The abstract Trainer base class provides the core functionality for all trainers in FENN. It is not meant to be used directly—instead, use one of the specialized trainer classes:

Overview

The base Trainer class handles: - Device management and model setup - Checkpoint configuration and loading - Early stopping logic - Training state management - Model summary logging

Core Methods

fit()

Executes the complete training cycle. Implemented by concrete trainer classes.

def fit(
    train_loader: DataLoader,
    epochs: int,
    val_loader: Optional[DataLoader] = None,
    val_epochs: int = 1
) -> None:
    """Train the model with optional validation and early stopping.

    Args:
        train_loader: DataLoader for training data
        epochs: Total number of epochs to train for
        val_loader: DataLoader for validation data (optional)
        val_epochs: How often to evaluate on validation set (in epochs)
    """

predict()

Performs inference on a dataset or batch. Implemented by concrete trainer classes.
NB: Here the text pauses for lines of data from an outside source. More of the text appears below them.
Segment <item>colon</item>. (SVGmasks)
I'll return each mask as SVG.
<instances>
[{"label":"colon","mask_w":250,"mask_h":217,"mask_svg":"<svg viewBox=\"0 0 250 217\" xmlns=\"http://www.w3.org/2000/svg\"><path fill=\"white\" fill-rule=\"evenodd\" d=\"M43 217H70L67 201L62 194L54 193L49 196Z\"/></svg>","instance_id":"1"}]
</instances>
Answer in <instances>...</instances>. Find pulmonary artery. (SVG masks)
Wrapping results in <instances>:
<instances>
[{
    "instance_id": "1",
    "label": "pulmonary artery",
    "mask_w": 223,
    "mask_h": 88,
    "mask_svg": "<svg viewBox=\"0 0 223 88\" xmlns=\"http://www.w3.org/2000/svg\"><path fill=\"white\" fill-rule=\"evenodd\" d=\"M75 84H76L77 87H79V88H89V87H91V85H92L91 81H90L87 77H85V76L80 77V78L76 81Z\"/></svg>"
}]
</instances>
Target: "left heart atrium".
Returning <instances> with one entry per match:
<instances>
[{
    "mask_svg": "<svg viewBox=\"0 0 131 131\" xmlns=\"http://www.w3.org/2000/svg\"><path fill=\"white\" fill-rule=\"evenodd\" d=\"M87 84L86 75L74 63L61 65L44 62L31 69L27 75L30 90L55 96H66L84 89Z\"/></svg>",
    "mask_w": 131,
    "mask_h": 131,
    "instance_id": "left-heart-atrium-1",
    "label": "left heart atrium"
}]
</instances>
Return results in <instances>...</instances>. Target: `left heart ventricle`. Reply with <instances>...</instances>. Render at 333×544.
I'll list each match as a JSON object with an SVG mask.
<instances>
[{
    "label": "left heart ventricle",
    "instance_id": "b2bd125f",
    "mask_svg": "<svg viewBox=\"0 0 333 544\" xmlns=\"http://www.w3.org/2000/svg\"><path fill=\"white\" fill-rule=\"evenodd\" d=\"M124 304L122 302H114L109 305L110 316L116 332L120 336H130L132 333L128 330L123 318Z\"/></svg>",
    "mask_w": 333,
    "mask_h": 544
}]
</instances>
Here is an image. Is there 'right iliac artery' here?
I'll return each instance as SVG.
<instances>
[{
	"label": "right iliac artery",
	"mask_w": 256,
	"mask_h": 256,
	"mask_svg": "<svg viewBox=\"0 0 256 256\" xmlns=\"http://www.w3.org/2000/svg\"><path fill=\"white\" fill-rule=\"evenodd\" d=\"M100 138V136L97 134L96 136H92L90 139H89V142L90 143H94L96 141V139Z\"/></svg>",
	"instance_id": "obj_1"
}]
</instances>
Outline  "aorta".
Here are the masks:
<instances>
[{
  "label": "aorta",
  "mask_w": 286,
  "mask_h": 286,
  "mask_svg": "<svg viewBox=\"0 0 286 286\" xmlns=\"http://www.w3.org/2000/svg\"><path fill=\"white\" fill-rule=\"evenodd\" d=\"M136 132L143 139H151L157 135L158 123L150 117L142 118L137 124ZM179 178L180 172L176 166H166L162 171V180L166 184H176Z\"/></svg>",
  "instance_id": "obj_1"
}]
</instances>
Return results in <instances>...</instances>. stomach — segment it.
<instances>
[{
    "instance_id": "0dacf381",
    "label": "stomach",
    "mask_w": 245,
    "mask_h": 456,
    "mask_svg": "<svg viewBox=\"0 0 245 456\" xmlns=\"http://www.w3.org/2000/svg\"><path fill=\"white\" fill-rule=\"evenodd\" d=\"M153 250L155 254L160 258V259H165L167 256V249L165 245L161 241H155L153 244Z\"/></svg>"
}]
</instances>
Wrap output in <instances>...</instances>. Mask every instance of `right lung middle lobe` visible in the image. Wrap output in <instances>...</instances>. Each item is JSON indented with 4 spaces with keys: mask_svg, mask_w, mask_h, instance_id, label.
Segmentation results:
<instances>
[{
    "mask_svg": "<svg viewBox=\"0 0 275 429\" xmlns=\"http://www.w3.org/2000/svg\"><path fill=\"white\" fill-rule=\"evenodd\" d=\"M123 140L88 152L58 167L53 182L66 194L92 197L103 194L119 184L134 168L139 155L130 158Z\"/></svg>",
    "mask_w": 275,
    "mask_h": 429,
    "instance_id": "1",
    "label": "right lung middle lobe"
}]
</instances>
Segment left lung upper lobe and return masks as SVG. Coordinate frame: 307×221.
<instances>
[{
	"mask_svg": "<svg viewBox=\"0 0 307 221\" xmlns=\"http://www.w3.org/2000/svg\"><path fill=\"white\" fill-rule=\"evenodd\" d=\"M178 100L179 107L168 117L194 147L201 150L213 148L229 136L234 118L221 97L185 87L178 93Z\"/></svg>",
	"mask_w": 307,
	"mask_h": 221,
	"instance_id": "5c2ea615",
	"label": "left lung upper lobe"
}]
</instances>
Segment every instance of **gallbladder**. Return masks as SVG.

def predict(dataloader_or_batch: Union[DataLoader, torch.Tensor]):
    """Predicts the output of the model for a given dataloader or batch.

    Args:
        dataloader_or_batch: A DataLoader or a torch tensor.

    Returns:
        list: A list of predictions.
    """

Life Cycle

  1. Initialization: Model is moved to device, checkpoint config is setup, early stopping is configured
  2. Training: fit() trains the model for specified epochs
  3. Checkpointing: Checkpoints are saved according to configuration
  4. Prediction: predict() can be called on trained models
  5. Resuming: Use load_checkpoint() methods to resume from saved states

Internal State Management

The trainer maintains a TrainingState object that tracks:

  • Current epoch
  • Training loss per epoch
  • Validation loss per epoch
  • Model and optimizer states
  • Best validation parameters
  • Metrics (accuracy, F1, etc.)

This state is automatically saved to checkpoints and restored when loading.

Checkpoint Methods

All trainers inherit checkpoint management methods:

def load_checkpoint(checkpoint_path: Union[str, Path]):
    """Load a checkpoint from a given path."""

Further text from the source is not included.